Yet another day goes by. You find yourself in the same spot on the couch, looking over at your partner and wondering how you got here.
Is this even the right relationship for me? How do other couples make it look so easy?
You scroll through social media examining all your friends’ posts about the wonderful things their partners do for them. Your partner doesn’t even make eye contact when talking. And yet, there you are – posting your own “update” stating “spending quality time with my partner. Great way to end the day!”
Wow. Something has to change. You can’t go on like this. But where do you begin? This is an internal dialogue many partners have. The relationship dynamics have somehow shifted and it’s not like it was when you first met. If you have children, this shift is even more intense.
By using the Gottman Method model and other effective modalities, we work with couples to help them reconnect and experience more feelings of “like it used to be” – and often even better.

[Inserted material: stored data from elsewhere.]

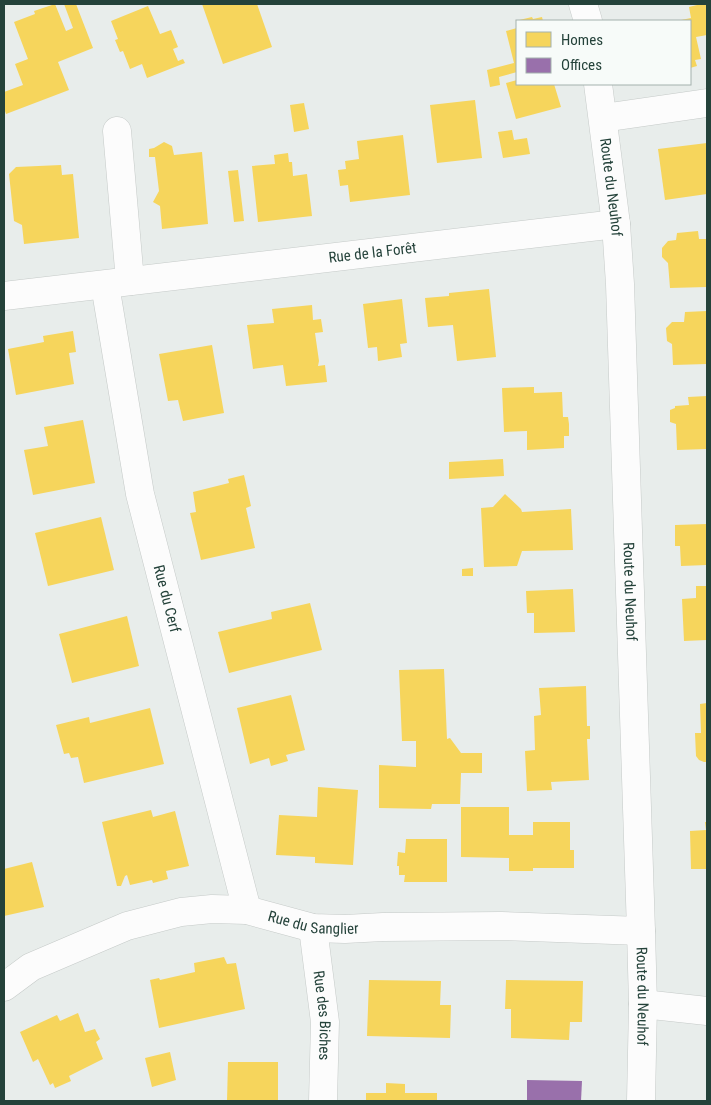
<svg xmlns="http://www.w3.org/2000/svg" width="711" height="1105" viewBox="0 0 711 1105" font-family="'Roboto Condensed',sans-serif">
  <rect width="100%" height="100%" fill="#e8edeb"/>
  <g fill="#f6d55c">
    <path d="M 55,4 L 66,31 L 73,28 L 64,4 L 76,4 L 93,48 L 58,62 L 69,90 L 6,114 L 4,108 L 4,92 L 23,85 L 15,64 L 28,59 L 14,22 L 35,14 L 34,11 Z"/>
    <path d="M 202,4 L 257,4 L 272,47 L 223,64 Z"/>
    <path d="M 701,4 L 707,4 L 707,35 L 696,37 L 701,59 L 695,60 L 697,66 L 690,68 L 690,21 L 681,20 L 691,18 L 689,7 Z"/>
    <path d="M 148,6 L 160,34 L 171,30 L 178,47 L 173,49 L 178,61 L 183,59 L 185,63 L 147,78 L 142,64 L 130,69 L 123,51 L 120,52 L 115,40 L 118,39 L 111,21 Z"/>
    <path d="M 532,17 L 533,19 L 542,17 L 543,21 L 515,21 Z"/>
    <path d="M 517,28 L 517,72 L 499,77 L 500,85 L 490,87 L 487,70 L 514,63 L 506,31 Z"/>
    <path d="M 517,80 L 517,84 L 554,84 L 561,107 L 516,119 L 506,83 Z"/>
    <path d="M 475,100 L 482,158 L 437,163 L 430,105 Z"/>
    <path d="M 304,103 L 309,129 L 294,132 L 290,105 Z"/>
    <path d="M 512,130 L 514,140 L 527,138 L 530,154 L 503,158 L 498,132 Z"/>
    <path d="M 403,135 L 410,195 L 350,202 L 348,185 L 340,186 L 338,170 L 346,169 L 345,161 L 359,159 L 357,141 Z"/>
    <path d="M 164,142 L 172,146 L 174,155 L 202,152 L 208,224 L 162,229 L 160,206 L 153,202 L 159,191 L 155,157 L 149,157 L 149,149 L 154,148 Z"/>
    <path d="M 707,143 L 707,194 L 665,200 L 658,149 Z"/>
    <path d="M 288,153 L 289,162 L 292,162 L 293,176 L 307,174 L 312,216 L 258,222 L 252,166 L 275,164 L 274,155 Z"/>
    <path d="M 61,165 L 62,175 L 73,174 L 79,238 L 24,244 L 22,225 L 14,221 L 9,174 L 16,167 Z"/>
    <path d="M 238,170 L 244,221 L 234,222 L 228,171 Z"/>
    <path d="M 698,231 L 699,239 L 707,239 L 707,287 L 670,288 L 668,263 L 662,257 L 662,248 L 668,241 L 676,240 L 677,233 Z"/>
    <path d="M 489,289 L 496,357 L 457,361 L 453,325 L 428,327 L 425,298 L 449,296 L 449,293 Z"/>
    <path d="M 402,299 L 407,343 L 400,344 L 402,357 L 378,361 L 377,347 L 368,348 L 363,304 Z"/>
    <path d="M 312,305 L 313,320 L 321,319 L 323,332 L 315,333 L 319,361 L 318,366 L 325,365 L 327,382 L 286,386 L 283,365 L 253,369 L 247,325 L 274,323 L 272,309 Z"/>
    <path d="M 707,311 L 707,364 L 673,365 L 672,344 L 667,341 L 666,328 L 672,322 L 684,322 L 685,312 Z"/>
    <path d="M 73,331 L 76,352 L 69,353 L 74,384 L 16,395 L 8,349 L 44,342 L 43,336 Z"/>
    <path d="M 212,345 L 224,413 L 183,421 L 178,400 L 168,401 L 159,354 Z"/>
    <path d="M 534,387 L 534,393 L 562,392 L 563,417 L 568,417 L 569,424 L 569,436 L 564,436 L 564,448 L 527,450 L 527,431 L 504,432 L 502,388 Z"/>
    <path d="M 707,396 L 707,449 L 677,450 L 676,424 L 670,422 L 670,410 L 675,408 L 675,406 L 689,405 L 688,397 Z"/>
    <path d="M 83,420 L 95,483 L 33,495 L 24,450 L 48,446 L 44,427 Z"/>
    <path d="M 503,459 L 504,476 L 449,479 L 449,462 Z"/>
    <path d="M 244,475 L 251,506 L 246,508 L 255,548 L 201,560 L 190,513 L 196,512 L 193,492 L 229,483 L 228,479 Z"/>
    <path d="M 505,494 L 521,509 L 522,512 L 571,509 L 573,550 L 522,551 L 517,566 L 484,567 L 481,508 L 493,507 Z"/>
    <path d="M 101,517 L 114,570 L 48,586 L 35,533 Z"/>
    <path d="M 707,524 L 707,565 L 681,566 L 680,546 L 675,546 L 675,525 Z"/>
    <path d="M 473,568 L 473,576 L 462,576 L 462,569 Z"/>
    <path d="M 696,586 L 707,586 L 707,640 L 684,641 L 682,599 L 696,598 Z"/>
    <path d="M 573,589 L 575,632 L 534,633 L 534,613 L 527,613 L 526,591 Z"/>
    <path d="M 310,603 L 322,650 L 229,673 L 218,632 L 272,619 L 271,612 Z"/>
    <path d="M 127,616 L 139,666 L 72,683 L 59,634 Z"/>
    <path d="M 444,669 L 447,739 L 450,738 L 461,753 L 482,753 L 482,773 L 461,773 L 460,804 L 432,804 L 431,809 L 379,808 L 379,765 L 416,767 L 416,741 L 402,741 L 399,670 Z"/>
    <path d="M 586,686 L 587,726 L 590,726 L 590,739 L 587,739 L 589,780 L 551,782 L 552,790 L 527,791 L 525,751 L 535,750 L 534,716 L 541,715 L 539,688 Z"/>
    <path d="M 291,695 L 305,750 L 286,755 L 288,761 L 271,766 L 269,758 L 250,764 L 237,708 Z"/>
    <path d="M 707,703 L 707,762 L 704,762 L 699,760 L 696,756 L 695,733 L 701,733 L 700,704 Z"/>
    <path d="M 150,708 L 164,764 L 84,783 L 78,757 L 71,758 L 69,753 L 64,754 L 56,725 L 89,717 L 90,723 Z"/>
    <path d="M 318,787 L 358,790 L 353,865 L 315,863 L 315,857 L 276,855 L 279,815 L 317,817 Z"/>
    <path d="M 461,807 L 509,807 L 509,835 L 533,835 L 533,822 L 570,822 L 570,850 L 574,850 L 574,868 L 533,868 L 533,871 L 509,871 L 509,858 L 461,857 Z"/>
    <path d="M 151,810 L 153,817 L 175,811 L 189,866 L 166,871 L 168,879 L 153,883 L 152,880 L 130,885 L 127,875 L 125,876 L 121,886 L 117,886 L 102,822 Z"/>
    <path d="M 705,822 L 707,822 L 707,869 L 691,869 L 690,831 L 706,830 Z"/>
    <path d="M 406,839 L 447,839 L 447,882 L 404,882 L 405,875 L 399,875 L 399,866 L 397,866 L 398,852 L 405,853 Z"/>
    <path d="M 32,862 L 44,907 L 4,916 L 4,869 Z"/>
    <path d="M 224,957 L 227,964 L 236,963 L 245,1009 L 159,1028 L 150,980 L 159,978 L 160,980 L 195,972 L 194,963 Z"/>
    <path d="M 369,980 L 441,981 L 440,1005 L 451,1005 L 450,1038 L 367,1036 Z"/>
    <path d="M 506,980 L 583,981 L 582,1022 L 570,1022 L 569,1040 L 511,1038 L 511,1009 L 505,1009 Z"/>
    <path d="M 78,1013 L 85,1032 L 95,1029 L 100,1039 L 96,1042 L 103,1059 L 69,1076 L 71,1081 L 55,1088 L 53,1083 L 50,1085 L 38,1059 L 33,1062 L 20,1032 L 57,1015 L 60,1021 Z"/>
    <path d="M 170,1052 L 176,1080 L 152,1087 L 145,1058 Z"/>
    <path d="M 228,1062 L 278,1062 L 278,1101 L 227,1101 Z"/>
    <path d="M 386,1083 L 405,1084 L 405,1093 L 437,1093 L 437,1101 L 366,1101 L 366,1093 L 386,1093 Z"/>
  </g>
  <path fill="#9970ab" d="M 527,1080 L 582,1081 L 581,1101 L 527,1101 Z"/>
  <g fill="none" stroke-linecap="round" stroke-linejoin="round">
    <defs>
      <g id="minor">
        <path d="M 583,4 L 588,21"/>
        <path id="s1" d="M 598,84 L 616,224 L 620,284 L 641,931 L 643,1004 L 641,1101"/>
        <path d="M 603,118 L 707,103"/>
        <path d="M 117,131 L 130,281"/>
        <path id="s2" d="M 105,285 L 140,494 L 247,910"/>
        <path id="s3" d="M 4,296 L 616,224"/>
        <path id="s4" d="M 313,928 L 325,1022 L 323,1101"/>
        <path id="s5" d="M 4,987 L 31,967 L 127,926 L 181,912 L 212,909 L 247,910 L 313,928 L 345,929 L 383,927 L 501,926 L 641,931"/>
        <path d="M 643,1004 L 707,1011"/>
      </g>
    </defs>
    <use href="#minor" stroke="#c5cac8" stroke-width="29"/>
    <use href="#minor" stroke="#fcfcfc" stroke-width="28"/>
  </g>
  <g text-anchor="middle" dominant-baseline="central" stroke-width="5" stroke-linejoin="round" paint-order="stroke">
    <g font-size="15" fill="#24423a" stroke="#f7fbf9">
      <text stroke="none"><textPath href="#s1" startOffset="104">Route du Neuhof</textPath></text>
      <text stroke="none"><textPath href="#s3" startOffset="371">Rue de la Forêt</textPath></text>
      <text stroke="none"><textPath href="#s1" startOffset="509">Route du Neuhof</textPath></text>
      <text stroke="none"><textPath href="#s2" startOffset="320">Rue du Cerf</textPath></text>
      <text stroke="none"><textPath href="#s5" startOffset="328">Rue du Sanglier</textPath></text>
      <text stroke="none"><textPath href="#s1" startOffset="914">Route du Neuhof</textPath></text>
      <text stroke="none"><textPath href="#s4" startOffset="88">Rue des Biches</textPath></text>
    </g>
  </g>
  <rect width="711" height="1105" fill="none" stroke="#24423a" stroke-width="10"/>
  <rect x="516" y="20" width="175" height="65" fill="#f7fbf9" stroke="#a3b1ad"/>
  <rect x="526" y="32" width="25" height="15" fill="#f6d55c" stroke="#a3b1ad"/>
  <text x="561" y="45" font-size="15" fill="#24423a">Homes</text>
  <rect x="526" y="58" width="25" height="15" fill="#9970ab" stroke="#a3b1ad"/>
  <text x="561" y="70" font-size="15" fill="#24423a">Offices</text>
</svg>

Communication is increased and more effective. You have more motivation and enthusiasm to put into the relationship, so you feel more compassion and empathy towards your partner, even if they say or do something you don’t agree with or like. You can finally stop worrying about what other couples are doing and be more present in your own relationship.
Areas of Focus
We work with many couples where one partner is in recovery from alcoholism, substance use and/or an eating disorder. Our approach in these circumstances often focus on identification of these addictions as the “other person” in that partner’s life, and to learn ways to rebuild trust.

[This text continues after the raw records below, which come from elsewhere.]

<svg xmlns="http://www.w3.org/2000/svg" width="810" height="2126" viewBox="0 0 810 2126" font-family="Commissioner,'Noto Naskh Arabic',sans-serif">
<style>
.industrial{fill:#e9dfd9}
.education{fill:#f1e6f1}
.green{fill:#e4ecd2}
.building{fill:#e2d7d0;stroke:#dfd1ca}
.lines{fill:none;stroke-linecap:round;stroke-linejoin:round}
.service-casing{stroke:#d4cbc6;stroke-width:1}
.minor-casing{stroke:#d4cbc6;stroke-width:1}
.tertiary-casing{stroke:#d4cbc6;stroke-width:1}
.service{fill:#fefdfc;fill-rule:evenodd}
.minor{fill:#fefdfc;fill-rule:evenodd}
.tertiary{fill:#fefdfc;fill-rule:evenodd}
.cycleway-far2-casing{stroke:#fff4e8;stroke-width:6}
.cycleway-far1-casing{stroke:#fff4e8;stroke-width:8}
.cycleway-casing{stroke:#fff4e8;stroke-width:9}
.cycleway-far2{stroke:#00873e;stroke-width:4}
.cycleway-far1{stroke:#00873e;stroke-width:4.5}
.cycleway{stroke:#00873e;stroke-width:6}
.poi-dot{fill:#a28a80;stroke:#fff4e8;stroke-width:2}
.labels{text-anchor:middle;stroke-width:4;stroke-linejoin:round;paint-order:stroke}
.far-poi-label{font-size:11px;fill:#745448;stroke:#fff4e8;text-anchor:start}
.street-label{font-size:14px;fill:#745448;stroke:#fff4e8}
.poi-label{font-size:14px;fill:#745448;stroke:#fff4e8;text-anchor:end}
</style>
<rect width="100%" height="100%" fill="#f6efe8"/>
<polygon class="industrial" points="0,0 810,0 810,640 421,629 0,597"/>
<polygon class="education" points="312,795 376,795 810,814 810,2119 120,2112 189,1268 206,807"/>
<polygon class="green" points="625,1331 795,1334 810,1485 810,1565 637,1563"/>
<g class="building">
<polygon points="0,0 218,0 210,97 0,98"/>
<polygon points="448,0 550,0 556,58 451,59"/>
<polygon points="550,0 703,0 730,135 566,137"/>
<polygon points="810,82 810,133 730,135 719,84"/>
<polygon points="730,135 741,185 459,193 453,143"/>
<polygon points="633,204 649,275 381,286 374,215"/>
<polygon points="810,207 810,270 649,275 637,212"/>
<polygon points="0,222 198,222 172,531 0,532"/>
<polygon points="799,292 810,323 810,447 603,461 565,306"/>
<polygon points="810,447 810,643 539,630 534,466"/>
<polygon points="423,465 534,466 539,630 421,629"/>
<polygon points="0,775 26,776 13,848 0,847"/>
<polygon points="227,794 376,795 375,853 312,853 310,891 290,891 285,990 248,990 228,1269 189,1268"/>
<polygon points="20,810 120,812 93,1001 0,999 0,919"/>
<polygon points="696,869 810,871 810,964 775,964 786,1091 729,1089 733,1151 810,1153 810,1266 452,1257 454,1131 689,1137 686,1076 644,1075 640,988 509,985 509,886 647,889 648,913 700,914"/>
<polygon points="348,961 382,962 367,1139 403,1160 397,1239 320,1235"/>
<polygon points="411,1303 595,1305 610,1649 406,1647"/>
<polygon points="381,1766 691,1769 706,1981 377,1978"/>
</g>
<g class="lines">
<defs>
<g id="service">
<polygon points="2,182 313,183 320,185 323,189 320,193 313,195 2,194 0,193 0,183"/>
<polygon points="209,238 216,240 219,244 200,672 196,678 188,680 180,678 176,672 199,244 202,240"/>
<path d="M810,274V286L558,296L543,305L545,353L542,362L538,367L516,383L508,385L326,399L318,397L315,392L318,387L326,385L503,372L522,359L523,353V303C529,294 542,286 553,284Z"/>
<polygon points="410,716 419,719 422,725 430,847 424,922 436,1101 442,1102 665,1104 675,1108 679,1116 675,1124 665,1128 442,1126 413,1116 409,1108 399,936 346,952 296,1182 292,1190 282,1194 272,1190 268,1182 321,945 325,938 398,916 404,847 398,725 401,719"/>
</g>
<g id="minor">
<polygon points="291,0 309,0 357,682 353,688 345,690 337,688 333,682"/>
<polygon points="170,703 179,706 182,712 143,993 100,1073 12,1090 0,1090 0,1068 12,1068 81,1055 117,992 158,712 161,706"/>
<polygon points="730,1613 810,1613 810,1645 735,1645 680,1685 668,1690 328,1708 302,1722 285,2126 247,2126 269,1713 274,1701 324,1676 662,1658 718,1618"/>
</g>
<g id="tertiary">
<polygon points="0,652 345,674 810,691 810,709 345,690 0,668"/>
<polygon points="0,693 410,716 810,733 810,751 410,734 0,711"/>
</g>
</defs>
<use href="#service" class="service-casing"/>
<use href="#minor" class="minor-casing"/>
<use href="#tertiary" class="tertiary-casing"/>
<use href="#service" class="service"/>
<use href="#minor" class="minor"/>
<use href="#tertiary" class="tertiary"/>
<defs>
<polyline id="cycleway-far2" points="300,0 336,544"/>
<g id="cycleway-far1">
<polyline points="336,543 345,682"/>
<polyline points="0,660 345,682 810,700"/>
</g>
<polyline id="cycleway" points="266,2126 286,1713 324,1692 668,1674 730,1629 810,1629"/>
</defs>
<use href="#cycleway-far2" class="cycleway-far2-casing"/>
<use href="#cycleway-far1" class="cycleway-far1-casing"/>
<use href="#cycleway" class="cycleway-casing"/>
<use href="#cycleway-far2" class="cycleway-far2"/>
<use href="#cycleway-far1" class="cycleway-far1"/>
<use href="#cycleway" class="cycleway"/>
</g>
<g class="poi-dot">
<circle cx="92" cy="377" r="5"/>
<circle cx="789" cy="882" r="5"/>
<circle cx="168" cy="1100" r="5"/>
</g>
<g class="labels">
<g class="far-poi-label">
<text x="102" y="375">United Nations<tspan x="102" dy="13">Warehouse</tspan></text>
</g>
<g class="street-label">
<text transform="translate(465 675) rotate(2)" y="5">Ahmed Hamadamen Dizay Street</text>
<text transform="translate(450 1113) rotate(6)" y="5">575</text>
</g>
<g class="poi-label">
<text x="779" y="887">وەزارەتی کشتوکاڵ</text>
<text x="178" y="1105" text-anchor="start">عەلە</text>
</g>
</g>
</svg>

Is your partner not on board with going to couples counseling? Come on your own! We can tailor our approach to assist with making any necessary changes on your end. Sometimes exploring and setting new boundaries can help lead a person down a path of new goals and change.
More about the Gottman Method
The Gottman Method Couples Therapy is a research-based therapeutic model for facilitating couples therapy and was developed by Drs. John and Julie Gottman. Specific assessments and interventions are utilized to provide an individualized, yet structured approach to helping clients in making their relationships work.
The Gottmans’ began their research in the 1970’s through observation of couples’ interactions in their research lab. Along with a team of experts, they developed a coding system to determine what dynamics and characteristics let to sustained marriages, and what led to divorce. Using this knowledge, formal assessments and interventions were constructed and thoroughly researched to develop an extensive training program for therapists to use with the couples they see. As stated, the treatment plan is unique to each couple, however, the goals are centered around a basic core of all relationships, called the Sound Relationship House.